Pour finir, signalons aussi deux ouvrages qui ne manqueront pas d’élargir vos connaissances sur des sujets bien différents :
- « Spirou, Tintin et Cie, une littérature catholique ? : années 1930 / années 1980 » de Philippe Delisle aux éditions Kartala (19 euros) : un passionnant panorama, très bien documenté, sur l’épanouissement de la bande dessinée belge d’expression française dans un environnement chrétien ; l’opus est dû à un maître de conférences habilité à diriger des recherches à l’Université de Lyon III, agrégé et docteur en histoire, mais aussi spécialiste du sujet, puisqu’on lui devait déjà un très recommandable « Bande dessinée franco-belge et imaginaire colonial », chez le même éditeur, en 2008.

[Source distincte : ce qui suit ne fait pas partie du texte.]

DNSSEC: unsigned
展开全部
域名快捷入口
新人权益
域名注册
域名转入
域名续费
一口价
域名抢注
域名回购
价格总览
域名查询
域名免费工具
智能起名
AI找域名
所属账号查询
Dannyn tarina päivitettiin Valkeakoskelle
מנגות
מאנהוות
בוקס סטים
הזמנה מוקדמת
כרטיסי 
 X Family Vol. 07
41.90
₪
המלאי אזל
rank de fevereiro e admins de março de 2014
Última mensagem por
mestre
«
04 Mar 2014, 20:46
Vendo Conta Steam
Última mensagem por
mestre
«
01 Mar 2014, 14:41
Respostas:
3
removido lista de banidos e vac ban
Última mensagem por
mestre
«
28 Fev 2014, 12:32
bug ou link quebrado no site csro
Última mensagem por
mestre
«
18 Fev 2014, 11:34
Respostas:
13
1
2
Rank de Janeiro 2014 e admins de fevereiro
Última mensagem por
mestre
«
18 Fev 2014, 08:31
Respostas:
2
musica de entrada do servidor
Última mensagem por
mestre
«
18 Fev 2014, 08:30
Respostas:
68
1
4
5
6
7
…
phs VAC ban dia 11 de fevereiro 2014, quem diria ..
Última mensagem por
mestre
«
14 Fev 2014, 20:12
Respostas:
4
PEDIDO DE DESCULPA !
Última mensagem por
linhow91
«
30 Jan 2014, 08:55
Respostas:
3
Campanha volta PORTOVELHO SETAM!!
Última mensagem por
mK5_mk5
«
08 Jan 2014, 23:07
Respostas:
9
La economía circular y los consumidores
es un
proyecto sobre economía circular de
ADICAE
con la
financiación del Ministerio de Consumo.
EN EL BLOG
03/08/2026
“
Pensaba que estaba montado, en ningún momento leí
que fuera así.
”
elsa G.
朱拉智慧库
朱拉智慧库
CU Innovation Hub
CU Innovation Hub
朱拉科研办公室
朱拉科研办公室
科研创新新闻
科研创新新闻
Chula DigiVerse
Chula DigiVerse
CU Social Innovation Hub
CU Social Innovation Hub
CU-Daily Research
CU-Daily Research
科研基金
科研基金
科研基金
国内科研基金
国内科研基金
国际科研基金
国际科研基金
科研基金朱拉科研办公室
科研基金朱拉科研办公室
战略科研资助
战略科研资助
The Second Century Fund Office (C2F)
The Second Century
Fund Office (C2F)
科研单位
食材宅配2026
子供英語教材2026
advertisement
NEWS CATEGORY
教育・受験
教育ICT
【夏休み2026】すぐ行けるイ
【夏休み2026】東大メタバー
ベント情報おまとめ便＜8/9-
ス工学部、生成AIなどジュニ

- « Archi & BD », copieux catalogue, particulièrement bien imprimé (39 euros, aux éditions Monografik), de l’exposition de la Cité de l’architecture et du patrimoine (Palais de Chaillot, 1 place du Trocadéro, Paris 16ème), laquelle présente chronologiquement et culturellement, jusqu’au 28 novembre, les relations qu’entretiennent la bande dessinée et l’architecture: ainsi pourra t-on admirer de magnifiques planches de grands anciens comme Winsor McCay, George McManus, Frank O. King, George Herriman, Alain Saint-Ogan ou Edmond-François Calvo, mais aussi d’incontournables comme les Franco-belges Hergé, André Franquin, Edgar-P. Jacobs, Maurice Tillieux, Will, Raymond Reding, François Schuiten, Enki Bilal, Moebius, Philippe Druillet, Jean-Claude Mézières Jacques Tardi, Philippe Bertrand ou Jacques de Loustal, les Américains Will Eisner, Jack Kirby, Jim Lee, Gene Colan ou David Mazzuchelli, les Japonais Osamu Tezuka, Jirô Taniguchi, Taiyô Matsumoto, Naoki Urasawa, les Italiens Vittorio Giardino et Lorenzo Mattotti, le Hollandais Joost Swarte…, de plus jeunes comme Frédéric Bézian, Blutch, Nicolas de Crécy, Joe G. Pinelli, Juanjo Guarnido, Emmanuel Moynot, Riad Sattouf et les Dupuy-Berberian, ou encore de créateurs dont la démarche est proche de celle de l’art contemporain : tels Jochen Gerner, Ilan Manouach, Dominique Goblet, Thierry Van Hasselt et Christopher Hittinger. De la belle ouvrage dirigée par les commissaires de l’exposition (Jean-Marc Thévenet et Francis Rambert) avec la participation d’incontournables érudits « bédéesques » comme Thierry Smolderen, Philippe Morin, Olivier Jalabert, Jean Auquier, Benoît Peeters, Thierry Bellefroid, etc.